START PASSAGE

HOW PARIS BECAME PARIS

The Invention of the Modern City

by Joan DeJean

Pub Date: March 4th, 2014
ISBN: 978-1-60819-591-6
Publisher: Bloomsbury

Illuminating portrait of the first modern city, 17th-century Paris, which could “hold a visitor’s attention with quite different splendors.”

DeJean (Romance Languages/Univ. of Pennsylvania; The Age of Comfort: When Paris Discovered Casual—and the Modern Home Began, 2009, etc.) focuses on two kings, Henry IV and his grandson, Louis XIV, who lived 250 years before Baron Haussmann, the great public works leader who massively renovated Paris during the mid-1800s. When the author examines how the Pont Neuf, completed in 1607, was the key to the birth of the city, readers will immediately understand why it was designed and constructed there. Crossing the Seine at the Île de la Cité, it included the first sidewalks anywhere, and it was the first bridge in Paris to offer a gathering place with a view of the river. Suddenly, ladies and gentlemen were out promenading, seeing and being seen. Adding Place des Vosges (originally a silk factory) and the mansions on Île Saint-Louis gave the population the first true neighborhoods. People-watching on the streets raised awareness of fashion and introduced various forms of communication, as well as the first forms of advertising. Pedestrians began to shop using the first shopping guide, printed in 1690. Of course, thievery rose with the presence of the elite, so the first street lighting was installed. Since there was light, the shops stayed open well into the evenings—hence, the “city of light.” Both Henry and Louis built central Paris in just over 100 years, and we can still walk and explore what they left for us. “Paris caused urban planners to invent what a city should be,” writes the author, “and it caused visitors to dream of what a city might be.”

Dejean obviously knows and loves Paris, and she provides coherent history that effectively explains the evolution of a city built by a few prescient men.

END PASSAGE
START RAW DATA

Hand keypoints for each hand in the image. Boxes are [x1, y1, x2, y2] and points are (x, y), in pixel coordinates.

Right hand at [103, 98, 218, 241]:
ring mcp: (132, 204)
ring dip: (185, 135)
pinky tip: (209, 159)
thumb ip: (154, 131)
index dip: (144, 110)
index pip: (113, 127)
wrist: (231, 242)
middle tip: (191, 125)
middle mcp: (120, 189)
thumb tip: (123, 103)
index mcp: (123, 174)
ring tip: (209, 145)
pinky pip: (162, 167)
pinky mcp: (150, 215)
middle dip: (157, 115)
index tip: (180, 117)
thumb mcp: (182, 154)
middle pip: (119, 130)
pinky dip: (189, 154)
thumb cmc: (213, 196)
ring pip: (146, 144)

END RAW DATA

AIM OF THE TASK ▸
Return, word for word, the part of the review of How Paris Became Paris starting at "Dejean obviously knows" and ending at "few prescient men.".

ANSWER TO THE PROBLEM ▸
Dejean obviously knows and loves Paris, and she provides coherent history that effectively explains the evolution of a city built by a few prescient men.